A l’origine, c’était un souhait de l’Assemblée territoriale Corse, dont les aires marines protégées, gérées par la collectivité territoriale Corse, sont constamment menacées par des navires de Sardaigne.

Il avait donc été prévu qu’une redevance s’applique du 1er juin au 30 septembre dans les aires marines protégées situées en métropole, et toute l’année pour celle gérées par une collectivité territoriale ultra-marine (D.O.M. ; collectivités d’outre-mer ;  Polynésie française ou Nouvelle-Calédonie) et elle ne devait s’appliquer que dans les seules parties des aires marines protégées,  non interdites à la navigation.
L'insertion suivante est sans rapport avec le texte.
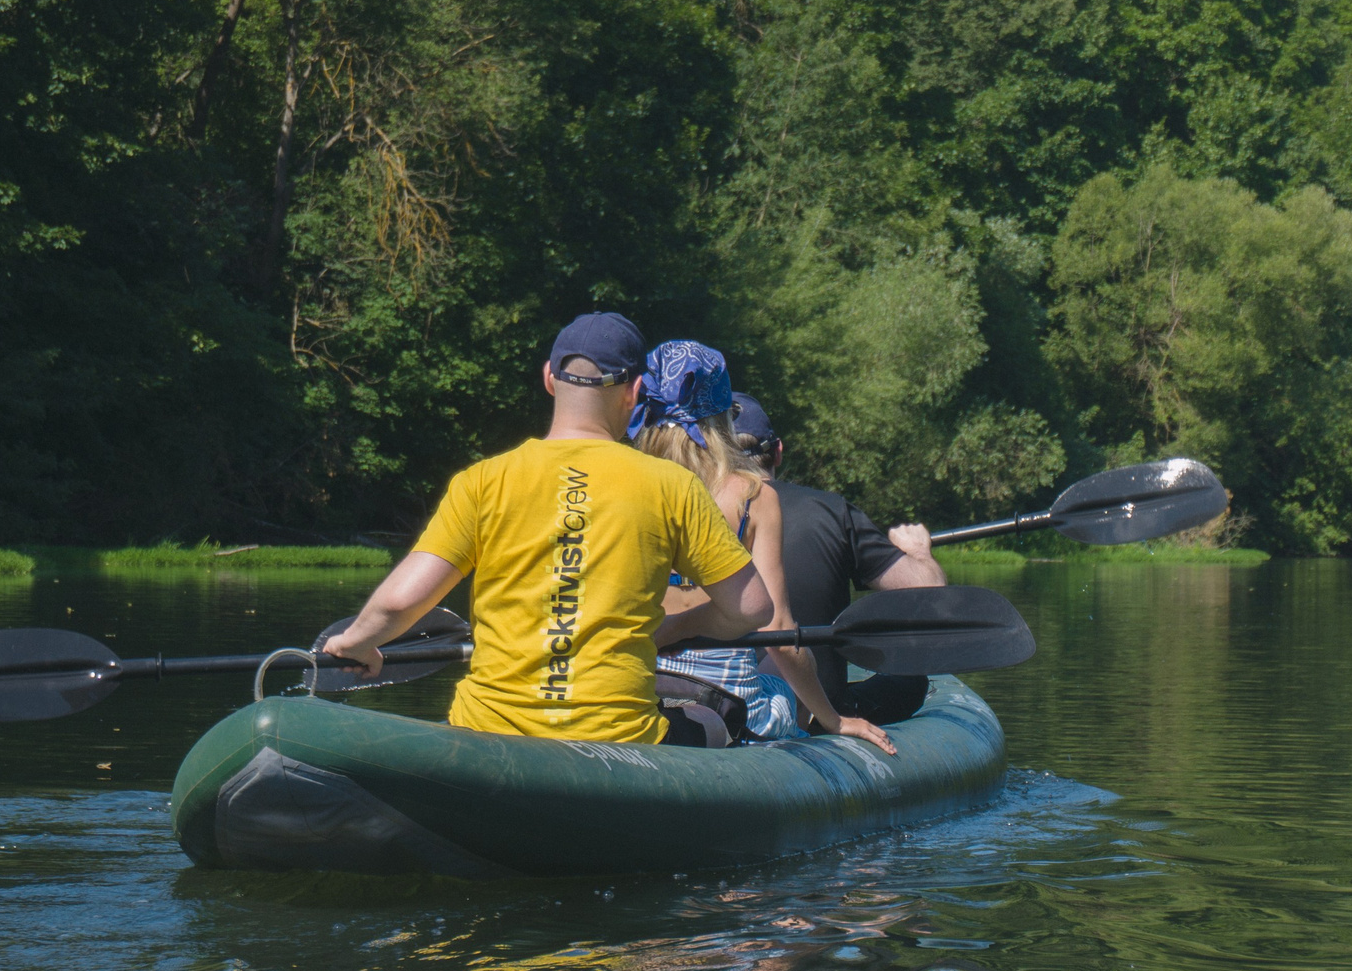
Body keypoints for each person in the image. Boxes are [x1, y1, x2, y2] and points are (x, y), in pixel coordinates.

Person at [320, 313, 774, 746]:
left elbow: (400, 601)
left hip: (490, 732)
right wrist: (675, 627)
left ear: (548, 378)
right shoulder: (672, 486)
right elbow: (751, 609)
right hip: (619, 740)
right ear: (634, 392)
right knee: (713, 724)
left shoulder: (482, 481)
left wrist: (356, 643)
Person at [631, 343, 896, 755]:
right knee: (780, 672)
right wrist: (833, 718)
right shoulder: (752, 496)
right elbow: (777, 631)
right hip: (728, 703)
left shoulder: (623, 485)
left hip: (637, 686)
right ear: (721, 415)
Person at [730, 390, 946, 726]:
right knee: (910, 681)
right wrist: (919, 551)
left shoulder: (690, 513)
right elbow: (929, 591)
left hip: (725, 701)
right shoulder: (831, 510)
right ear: (778, 452)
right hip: (821, 711)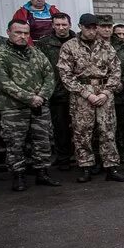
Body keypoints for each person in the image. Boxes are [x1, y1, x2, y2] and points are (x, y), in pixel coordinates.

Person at [0, 20, 60, 191]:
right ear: (8, 32)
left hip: (39, 106)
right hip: (13, 108)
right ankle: (18, 176)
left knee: (42, 141)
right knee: (15, 143)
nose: (22, 36)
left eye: (26, 33)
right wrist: (29, 98)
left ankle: (42, 173)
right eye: (18, 33)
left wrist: (41, 96)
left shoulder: (37, 53)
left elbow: (49, 76)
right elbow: (3, 82)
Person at [56, 13, 124, 183]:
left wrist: (106, 92)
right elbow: (65, 74)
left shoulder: (106, 46)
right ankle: (86, 167)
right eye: (88, 28)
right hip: (82, 95)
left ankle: (111, 167)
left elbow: (116, 71)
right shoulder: (69, 46)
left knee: (108, 131)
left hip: (104, 93)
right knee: (82, 133)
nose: (91, 31)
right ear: (80, 26)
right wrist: (86, 93)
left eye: (94, 28)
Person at [99, 15, 124, 169]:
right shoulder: (93, 46)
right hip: (102, 93)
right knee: (106, 130)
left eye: (109, 26)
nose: (106, 29)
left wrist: (123, 82)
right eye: (103, 26)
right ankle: (110, 160)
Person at [39, 12, 76, 170]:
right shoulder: (44, 44)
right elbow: (40, 68)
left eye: (64, 24)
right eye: (58, 25)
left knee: (82, 127)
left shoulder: (78, 41)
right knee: (60, 128)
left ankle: (84, 157)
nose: (61, 28)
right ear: (53, 26)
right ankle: (64, 158)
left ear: (70, 25)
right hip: (57, 93)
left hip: (79, 92)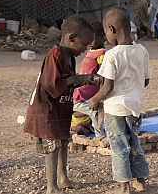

Le montant de la taxe, due par jour de mouillage, avait été calculé en fonction de la durée de ce dernier d’une part, et de la longueur du navire d’autre part, sans toutefois excéder 20 euros par mètre de longueur de navire. Adopté et acté en première lecture par l’Assemblée Nationale, le principe de cette redevance de mouillage avait été supprimé en seconde lecture par le Sénat qui trouvait que le texte était plutôt confus.

Trois Députés, M. Giacobbi,  Mme Dubié, et M. Tourret ont alors déposé un autre amendement devant la Commission des lois, avant l’examen du texte en seconde lecture par l’Assemblée Nationale. Cet amendement avait  pour objet d’instaurer  une redevance applicable aux navires de plaisance dont la coque est supérieure à 24 mètres, excluant du champ de cette redevance les navires de plaisance, tels que définis à l’article 1er du Décret n°96-611 du 4 juillet 1996 relatif à la mise sur le marché des bateaux de plaisance, qui mouillent à l’ancre dans le périmètre de l’aire marine protégée de Bonifacio, dont le tarif aurait été déterminé par l’Assemblée de la Collectivité de Corse.

Mais la Commission des lois en a décidé autrement, rejetant ce nouvel amendement. Les députés déjà cités ont en définitive décidé de retirer purement et simplement leur nouvel amendement proposant de faire payer une redevance de mouillage aux propriétaires de navires de plaisance dont la coque est supérieure à 24 mètres.